[swift-evolution] [Review] SE-0023 API Design Guidelines

Dave Abrahams dabrahams at apple.com
Sat Jan 30 21:49:30 CST 2016


on Fri Jan 29 2016, Erica Sadun <swift-evolution at swift.org> wrote:

> It suddenly occurs to me it's almost the 31st and I haven't actually
> responded to the proposal as a proposal. 

Thanks for taking the time to do this, Erica.  I'm going to take issue
with some of your feedback below, but please know this is motivated by a
desire to make the most of your contribution.  I think your feedback is
valuable, but much of the signal is getting lost.
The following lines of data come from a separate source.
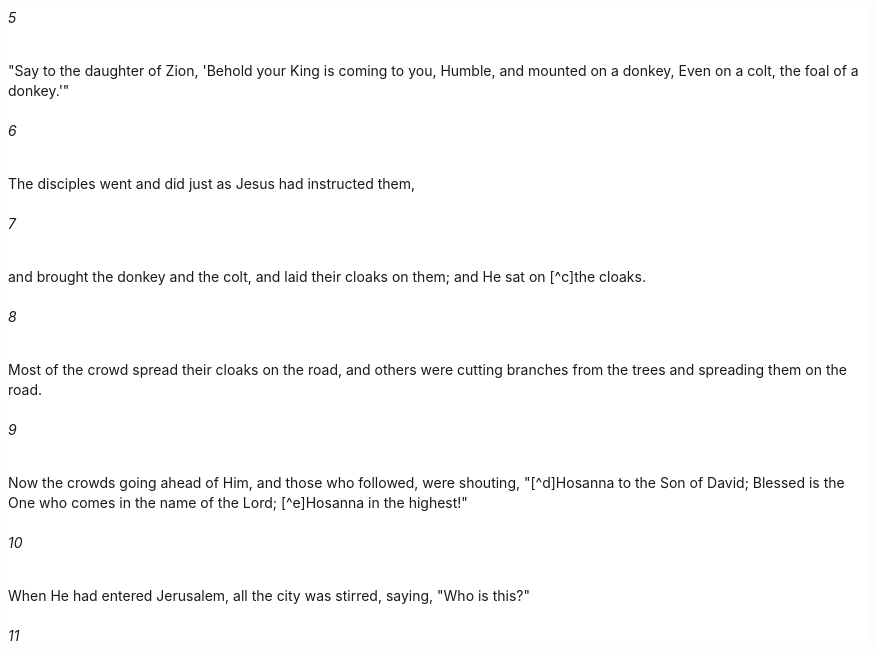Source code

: ###### 5 



"Say to the daughter of Zion, 'Behold your King is coming to you, Humble, and mounted on a donkey, Even on a colt, the foal of a donkey.'" 







###### 6 



The disciples went and did just as Jesus had instructed them, 







###### 7 



and brought the donkey and the colt, and laid their cloaks on them; and He sat on [^c]the cloaks. 







###### 8 



Most of the crowd spread their cloaks on the road, and others were cutting branches from the trees and spreading them on the road. 







###### 9 



Now the crowds going ahead of Him, and those who followed, were shouting, "[^d]Hosanna to the Son of David; Blessed is the One who comes in the name of the Lord; [^e]Hosanna in the highest!" 







###### 10 



When He had entered Jerusalem, all the city was stirred, saying, "Who is this?" 







###### 11 
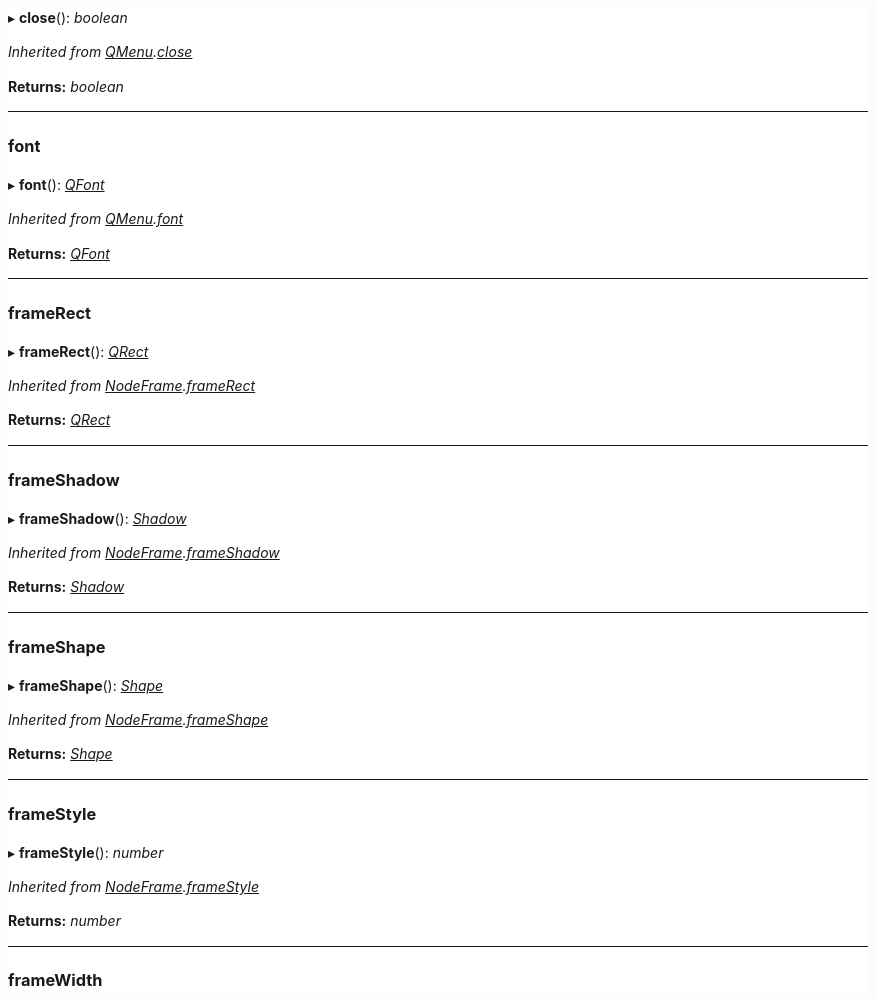 ▸ **close**(): *boolean*

*Inherited from [QMenu](qmenu.md).[close](qmenu.md#close)*

**Returns:** *boolean*

___

###  font

▸ **font**(): *[QFont](qfont.md)*

*Inherited from [QMenu](qmenu.md).[font](qmenu.md#font)*

**Returns:** *[QFont](qfont.md)*

___

###  frameRect

▸ **frameRect**(): *[QRect](qrect.md)*

*Inherited from [NodeFrame](nodeframe.md).[frameRect](nodeframe.md#framerect)*

**Returns:** *[QRect](qrect.md)*

___

###  frameShadow

▸ **frameShadow**(): *[Shadow](../enums/shadow.md)*

*Inherited from [NodeFrame](nodeframe.md).[frameShadow](nodeframe.md#frameshadow)*

**Returns:** *[Shadow](../enums/shadow.md)*

___

###  frameShape

▸ **frameShape**(): *[Shape](../enums/shape.md)*

*Inherited from [NodeFrame](nodeframe.md).[frameShape](nodeframe.md#frameshape)*

**Returns:** *[Shape](../enums/shape.md)*

___

###  frameStyle

▸ **frameStyle**(): *number*

*Inherited from [NodeFrame](nodeframe.md).[frameStyle](nodeframe.md#framestyle)*

**Returns:** *number*

___

###  frameWidth
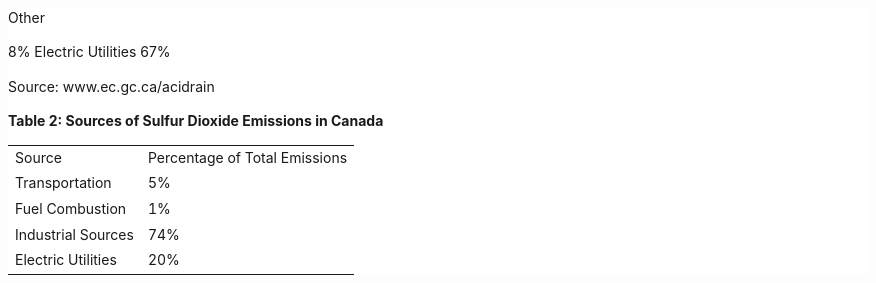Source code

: Other
</td>
<td>
8%
</td>
</tr>
<tr>
<td>
Electric Utilities
</td>
<td>
67%
</td>
</tr>
</table>
<p>
Source: www.ec.gc.ca/acidrain
</p>
<p>
<b>
Table 2: Sources of Sulfur Dioxide Emissions in Canada
</b>
</p>
<table border="0">
<tr>
<td>
Source
</td>
<td>
Percentage of Total Emissions
</td>
</tr>
<tr>
<td>
Transportation
</td>
<td>
5%
</td>
</tr>
<tr>
<td>
Fuel Combustion
</td>
<td>
1%
</td>
</tr>
<tr>
<td>
Industrial Sources
</td>
<td>
74%
</td>
</tr>
<tr>
<td>
Electric Utilities
</td>
<td>
20%
</td>
</tr>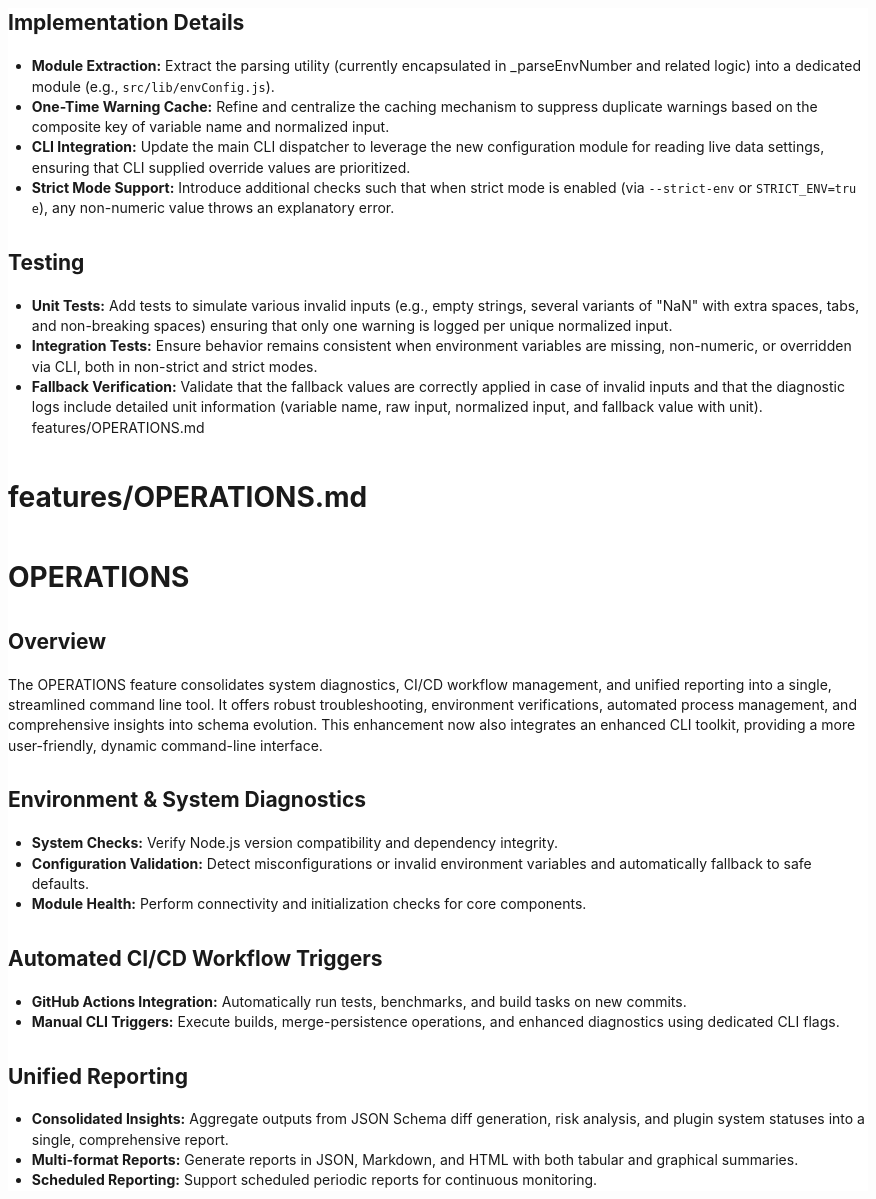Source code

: ## Implementation Details

- **Module Extraction:** Extract the parsing utility (currently encapsulated in _parseEnvNumber and related logic) into a dedicated module (e.g., `src/lib/envConfig.js`).
- **One-Time Warning Cache:** Refine and centralize the caching mechanism to suppress duplicate warnings based on the composite key of variable name and normalized input.
- **CLI Integration:** Update the main CLI dispatcher to leverage the new configuration module for reading live data settings, ensuring that CLI supplied override values are prioritized.
- **Strict Mode Support:** Introduce additional checks such that when strict mode is enabled (via `--strict-env` or `STRICT_ENV=true`), any non-numeric value throws an explanatory error.

## Testing

- **Unit Tests:** Add tests to simulate various invalid inputs (e.g., empty strings, several variants of "NaN" with extra spaces, tabs, and non-breaking spaces) ensuring that only one warning is logged per unique normalized input.
- **Integration Tests:** Ensure behavior remains consistent when environment variables are missing, non-numeric, or overridden via CLI, both in non-strict and strict modes.
- **Fallback Verification:** Validate that the fallback values are correctly applied in case of invalid inputs and that the diagnostic logs include detailed unit information (variable name, raw input, normalized input, and fallback value with unit).
features/OPERATIONS.md
# features/OPERATIONS.md
# OPERATIONS

## Overview
The OPERATIONS feature consolidates system diagnostics, CI/CD workflow management, and unified reporting into a single, streamlined command line tool. It offers robust troubleshooting, environment verifications, automated process management, and comprehensive insights into schema evolution. This enhancement now also integrates an enhanced CLI toolkit, providing a more user-friendly, dynamic command-line interface.

## Environment & System Diagnostics
- **System Checks:** Verify Node.js version compatibility and dependency integrity.
- **Configuration Validation:** Detect misconfigurations or invalid environment variables and automatically fallback to safe defaults.
- **Module Health:** Perform connectivity and initialization checks for core components.

## Automated CI/CD Workflow Triggers
- **GitHub Actions Integration:** Automatically run tests, benchmarks, and build tasks on new commits.
- **Manual CLI Triggers:** Execute builds, merge-persistence operations, and enhanced diagnostics using dedicated CLI flags.

## Unified Reporting
- **Consolidated Insights:** Aggregate outputs from JSON Schema diff generation, risk analysis, and plugin system statuses into a single, comprehensive report.
- **Multi-format Reports:** Generate reports in JSON, Markdown, and HTML with both tabular and graphical summaries.
- **Scheduled Reporting:** Support scheduled periodic reports for continuous monitoring.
> I heartily endorse a general set of API guidelines and I appreciate
> this first approach towards satisfying that goal. I have issues with
> two sections.
>
> First, I'd entirely eliminate the guidance in the "Be Grammatical"
> section and move the section with boolean assertions and property
> names to Special Instructions.

I *think* I may know why you want to eliminate the first part, but I
have no clue why you think it'd be better to move the other part.
Statements like these don't really provide much useful feedback, because
we can't tell what problems you think you're solving.

> * I disagree with the mutating/non-mutating differentiation. I started
> writing about this here before personally abandoning it as too big a
> question: Grammatical.md
> <https://github.com/erica/SwiftStyle/blob/master/Grammatical.md>. In a
> nutshell, side-effects and pure functionality are not considered the
> way I'd want them to be and the ed/ing naming is problematic.

I still don't really understand this objection.  I do believe that
generalizing beyond "mutating" to cover "anything with side-effects"
would improve the guideline quite a lot.  I don't understand any of the
rest of your beef with this guideline.

> * The protocol question is big and wide as well, and I have written
> on-list: it's not "the role of a protocol to describe implementation
> details...Going that way leads you to over-designated hungarian-esque
> guidelines that I'd rather keep loose, friendly, and sensible."

You have written that, but nothing in the guidelines suggests describing
implementation details.
>
> In "Conventions":
>
> * I don't like endorsing that any property could or should not be O(1)
> (vs recommending using a function instead)

We don't do that.  We merely say that if it's not O(1) it should be
documented as such.

> * The case convention for enumerations remains conventional without a
> guiding principle. I'd rather have a firm "use lower camel case for
> members" that I can complain about (because it feels to me like "pick
> a type layout for this memory", so upper camel) rather than "use upper
> camel and let everyone on the Swift team complain about it" once and
> for all.  

Understood.

* With regard to argument labels, I'd like to add two rules,
> as detailed in-thread and written about here: ArgumentLabels.md
> <https://github.com/erica/SwiftStyle/blob/master/ArgumentLabels.md>
>
> Differentiate related calls whose implementations are distinguished by
> their parameters, as you would with initializers, using first
> parameter labels. Instead of loginWithUserName("blah", password:
> "...") and loginWithCredential(myCredential), prefer:
>
> login(userName: "blah", password: "...")
> login(credential: myCredential)
> This approach emphasizes the action being taken (login) and demotes
> the actual arguments involved in performing that action. In doing so,
> they require labels to differentiate which implementation of that
> action is to be used.
>
> and
>
> Prefer external names for the first parameter when the natural
> semantic relationship between the parameters is stronger than their
> relation to the operation.

That rule doesn't work for any one-parameter methods, unless you think
they should never have first argument labels.

> For example, the following calls use labels for the first parameter:
>
> login(userName: "blah", password: "...")
> moveTo(x: 50.0, y: 30.0)
> constructColor(red: 0.2, green: 0.3, blue: 0.1)
>
> This example is contrary to Swift's normal naming scheme which
> integrates the first argument into the function or method name, for
> example:
>
> loginWithUserName("blah", password: "...")
> moveToX(50.0, y: 30.0)
> constructColorWithRed(0.2, green: 0.3, blue: 0.1)
>
> The relationships between (x, y), (username, password), and (red,
> green, blue) are strong enough to allow you to make a judgement call
> to employ an external label.
>
> The following shows a counter-example.
>
> addLineTo(p1, withWidth: 25.0)
>
> In this call, the point and width have no natural
> relationship. There's no reason to create an external label for the
> first argument so this example follows the standard Swift call
> approach.

Thanks again for your feedback, Erica.  If you'd care to clarify any of
the points above, that'd be extra awesome.